(Entries provided)

********************

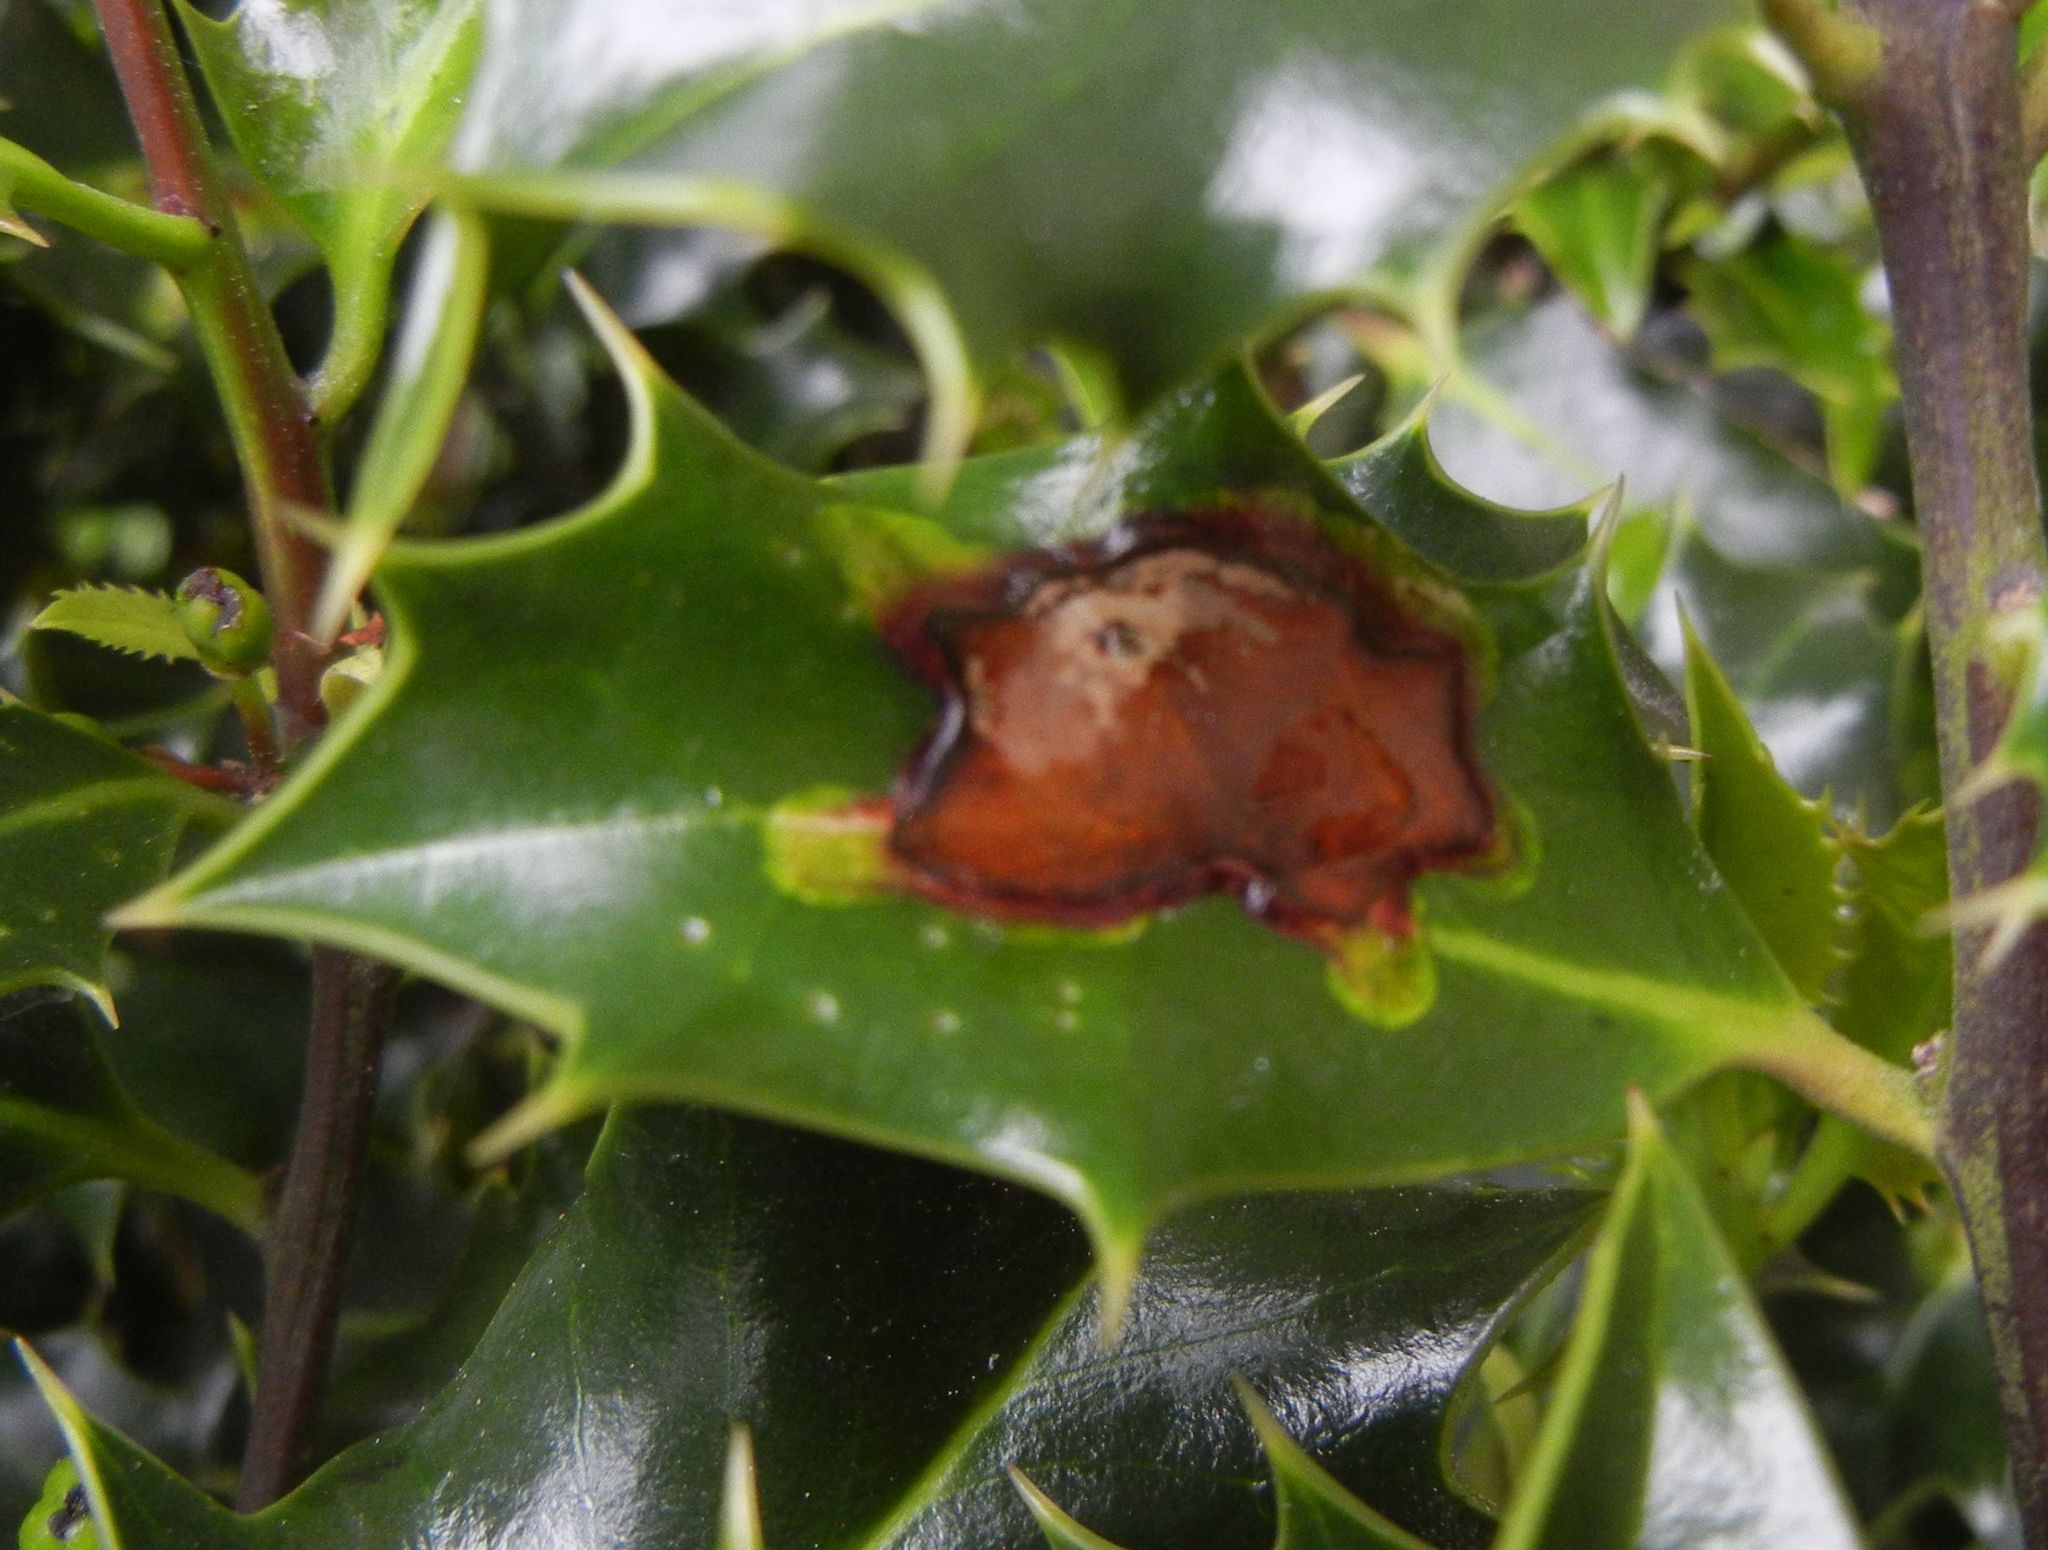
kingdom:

********************

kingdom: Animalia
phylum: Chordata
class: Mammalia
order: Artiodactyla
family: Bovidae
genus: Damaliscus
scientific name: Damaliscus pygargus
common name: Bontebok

********************

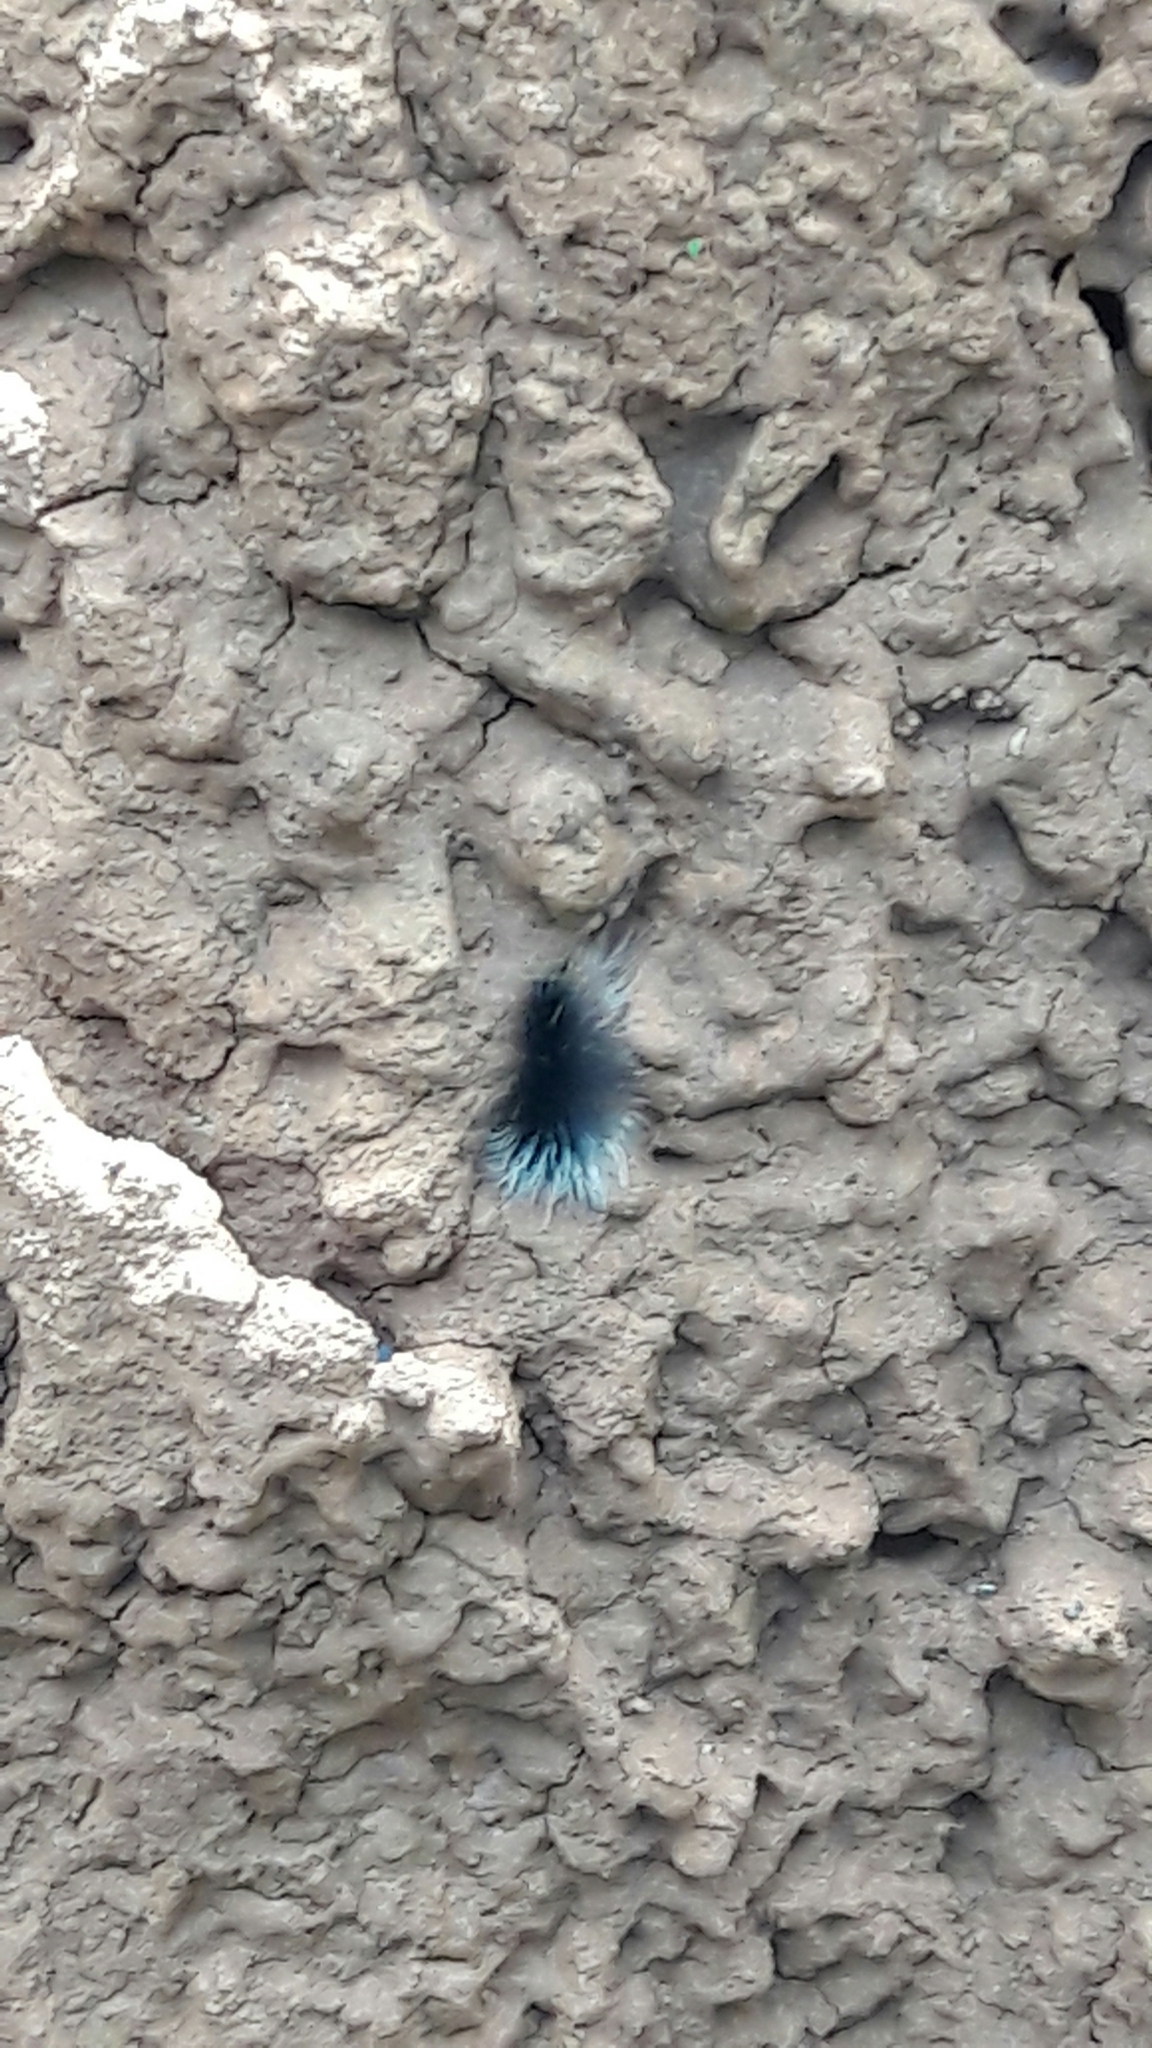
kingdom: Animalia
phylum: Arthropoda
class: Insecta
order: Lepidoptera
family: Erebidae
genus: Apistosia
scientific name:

********************

(What is expected)
Print everything in the listing from the line containing "phylum: Chordata" down to the line containing "scientific name: Damaliscus pygargus", both lines included, reproducing each line unchanged.

(Correct response)
phylum: Chordata
class: Mammalia
order: Artiodactyla
family: Bovidae
genus: Damaliscus
scientific name: Damaliscus pygargus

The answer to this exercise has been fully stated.